▸ Fragmento del texto:
# # # # # # #
F. W.: Por un lado, lo que permanece es la soledad, eso que no tiene tiempo y no se puede medir. Está con el primer llanto y queda para siempre con nosotros, como un espasmo que jamás vamos a olvidar. La compañía es el modo que inventamos para sobrevivir. Después, nos maquillamos, como mamá Betti, para que nos salga alguna voz que no nos deje solos. Aunque el costo sea la paga y el final, un lugar donde esconderse hasta que la sombra se olvide de nosotros.

Por otro lado, lo que recorre el libro es la condición diacrónica del ser humano: nacer, reproducirse y morir. El circuito indefectible que nos construye y determina. El movimiento de la vela, que da calor por un día y al otro les da movimiento con la sombra, hasta que se apagan, como dice el cartel que tiene pegado el mudo en su cuarto.

El mudo mira los maizales y el paredón de la prisión, pero la cárcel es otra. Es la que tenemos todos, desde que «fuimos arrojados al mundo». Los personajes de los cuentos saben que al final tienen poco, muy poco para hacer, como si estuvieran condenados de antemano. Ese es el dolor que recorre el libro, el dolor de estar vivo.
# # # # # # #
▸ Ponlo en práctica:
Responde a partir del fragmento:
1. ¿Qué es la compañía?
2. ¿En qué consiste la condición diacrónica del ser humano que recorre el libro?
3. ¿Qué mira el mudo?
# # # # # # #
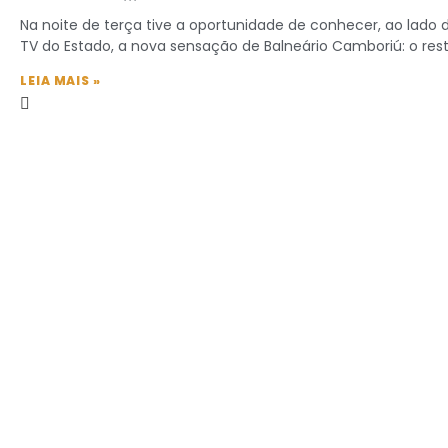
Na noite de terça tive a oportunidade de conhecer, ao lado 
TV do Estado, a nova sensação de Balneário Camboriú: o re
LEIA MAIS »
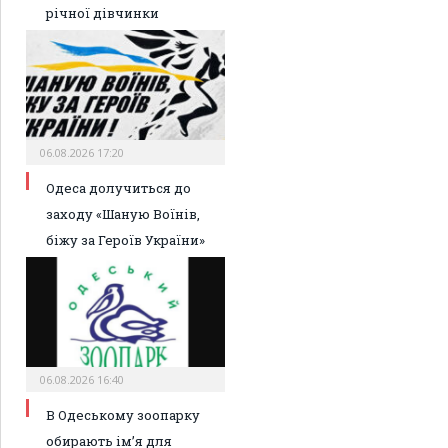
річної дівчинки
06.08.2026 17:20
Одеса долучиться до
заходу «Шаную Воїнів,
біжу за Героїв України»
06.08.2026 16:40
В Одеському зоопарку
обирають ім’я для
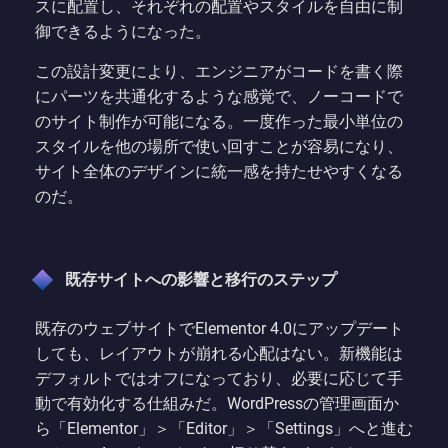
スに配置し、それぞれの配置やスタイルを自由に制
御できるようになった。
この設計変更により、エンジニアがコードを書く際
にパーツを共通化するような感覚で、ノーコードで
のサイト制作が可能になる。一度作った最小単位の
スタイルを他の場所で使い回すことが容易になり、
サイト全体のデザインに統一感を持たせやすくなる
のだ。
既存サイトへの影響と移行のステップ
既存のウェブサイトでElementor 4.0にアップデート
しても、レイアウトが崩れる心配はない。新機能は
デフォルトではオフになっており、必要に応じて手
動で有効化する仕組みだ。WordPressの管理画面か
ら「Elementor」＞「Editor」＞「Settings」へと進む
# # # # # # #
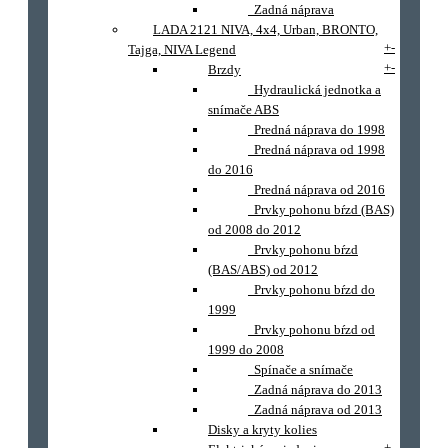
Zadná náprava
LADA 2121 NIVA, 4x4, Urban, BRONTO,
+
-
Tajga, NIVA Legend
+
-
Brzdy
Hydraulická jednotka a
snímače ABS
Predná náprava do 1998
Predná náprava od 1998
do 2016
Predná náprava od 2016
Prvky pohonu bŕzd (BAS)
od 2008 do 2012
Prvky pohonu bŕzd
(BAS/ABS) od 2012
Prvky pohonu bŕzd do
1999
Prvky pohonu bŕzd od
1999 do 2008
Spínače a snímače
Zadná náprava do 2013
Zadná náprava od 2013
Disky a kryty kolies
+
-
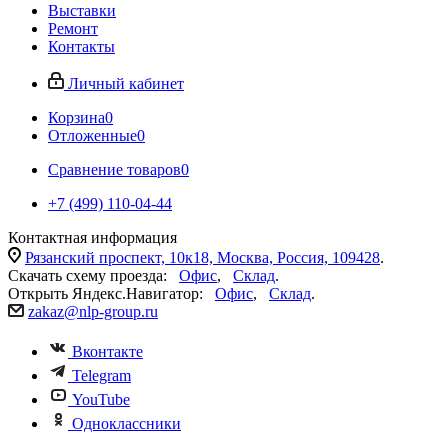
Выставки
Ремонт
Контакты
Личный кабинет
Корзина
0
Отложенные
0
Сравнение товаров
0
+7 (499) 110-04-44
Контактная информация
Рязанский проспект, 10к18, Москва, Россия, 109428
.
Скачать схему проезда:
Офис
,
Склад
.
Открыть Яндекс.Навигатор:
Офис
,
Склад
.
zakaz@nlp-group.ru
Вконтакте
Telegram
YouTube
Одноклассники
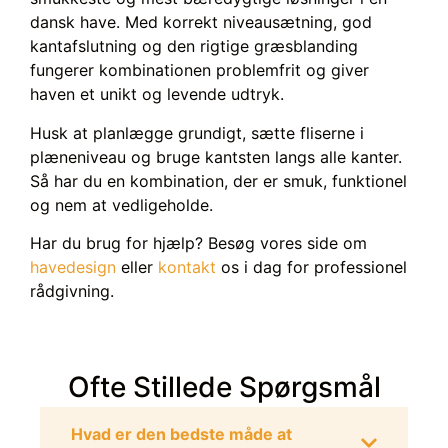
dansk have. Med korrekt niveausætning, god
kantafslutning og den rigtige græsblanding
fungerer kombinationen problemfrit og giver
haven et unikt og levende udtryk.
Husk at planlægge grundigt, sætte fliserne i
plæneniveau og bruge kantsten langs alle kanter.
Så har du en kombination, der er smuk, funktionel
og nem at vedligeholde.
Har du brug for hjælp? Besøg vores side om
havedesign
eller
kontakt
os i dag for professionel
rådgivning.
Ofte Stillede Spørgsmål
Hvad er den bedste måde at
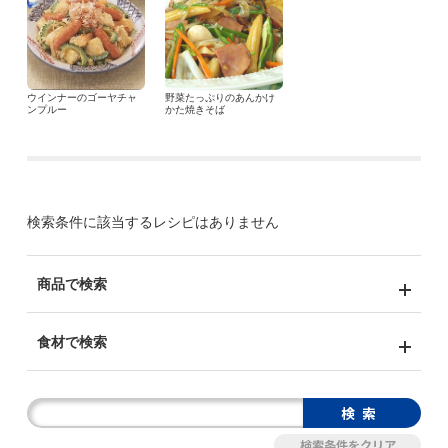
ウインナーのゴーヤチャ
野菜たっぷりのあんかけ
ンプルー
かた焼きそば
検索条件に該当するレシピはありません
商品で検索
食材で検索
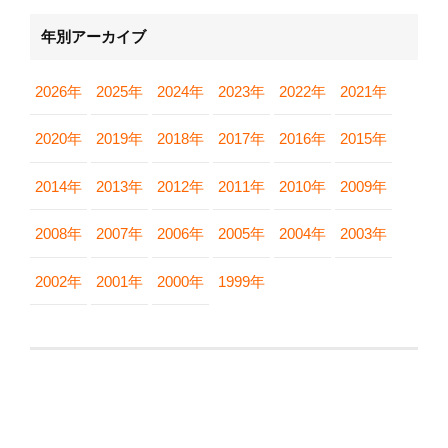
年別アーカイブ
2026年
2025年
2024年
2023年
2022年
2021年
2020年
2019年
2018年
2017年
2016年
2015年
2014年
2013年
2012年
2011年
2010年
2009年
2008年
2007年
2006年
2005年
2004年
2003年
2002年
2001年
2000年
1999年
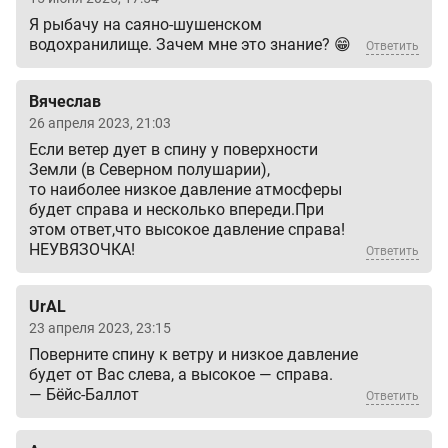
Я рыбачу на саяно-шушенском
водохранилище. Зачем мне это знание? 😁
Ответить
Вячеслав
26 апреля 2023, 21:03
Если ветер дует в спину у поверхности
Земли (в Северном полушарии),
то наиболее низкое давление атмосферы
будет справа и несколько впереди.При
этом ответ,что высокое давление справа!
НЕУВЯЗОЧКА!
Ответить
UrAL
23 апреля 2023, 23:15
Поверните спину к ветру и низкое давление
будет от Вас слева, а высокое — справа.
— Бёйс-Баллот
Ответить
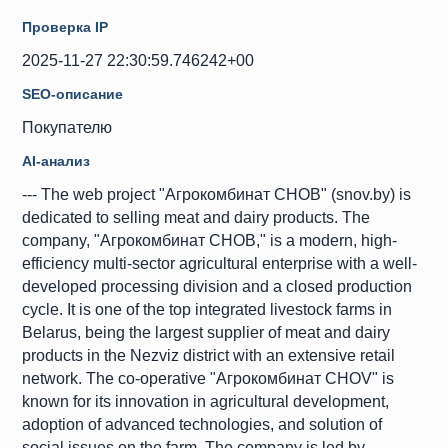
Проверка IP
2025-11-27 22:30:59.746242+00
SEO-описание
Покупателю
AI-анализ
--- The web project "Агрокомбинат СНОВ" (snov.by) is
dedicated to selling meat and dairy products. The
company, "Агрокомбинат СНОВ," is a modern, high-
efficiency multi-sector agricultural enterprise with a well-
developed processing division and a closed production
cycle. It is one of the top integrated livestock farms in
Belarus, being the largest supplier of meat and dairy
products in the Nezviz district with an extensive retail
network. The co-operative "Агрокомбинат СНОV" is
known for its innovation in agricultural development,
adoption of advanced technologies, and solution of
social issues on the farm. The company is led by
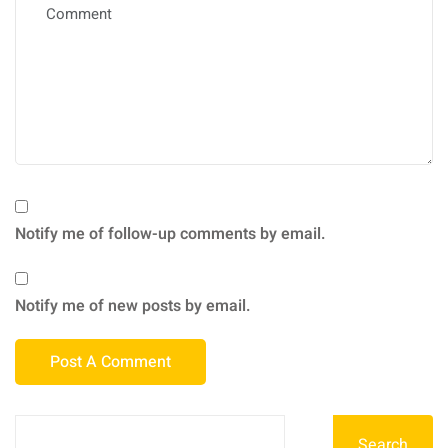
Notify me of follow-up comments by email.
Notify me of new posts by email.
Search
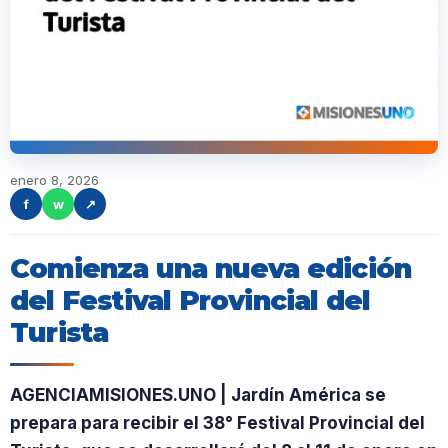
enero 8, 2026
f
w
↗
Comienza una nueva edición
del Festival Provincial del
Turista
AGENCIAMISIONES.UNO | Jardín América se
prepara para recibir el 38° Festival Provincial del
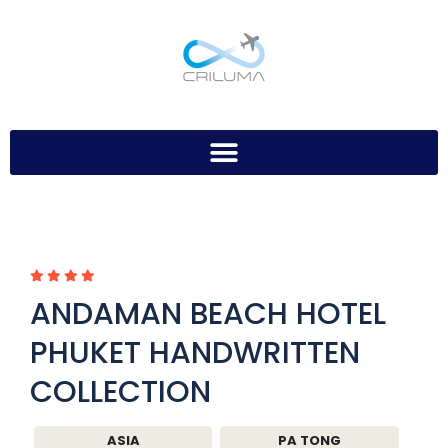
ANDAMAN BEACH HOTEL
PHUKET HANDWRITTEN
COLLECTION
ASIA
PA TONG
# # # # # # #
▸ Espacio de respuesta:
1. El modo que inventamos para sobrevivir.
2. En nacer, reproducirse y morir.
3. Los maizales y el paredón de la prisión.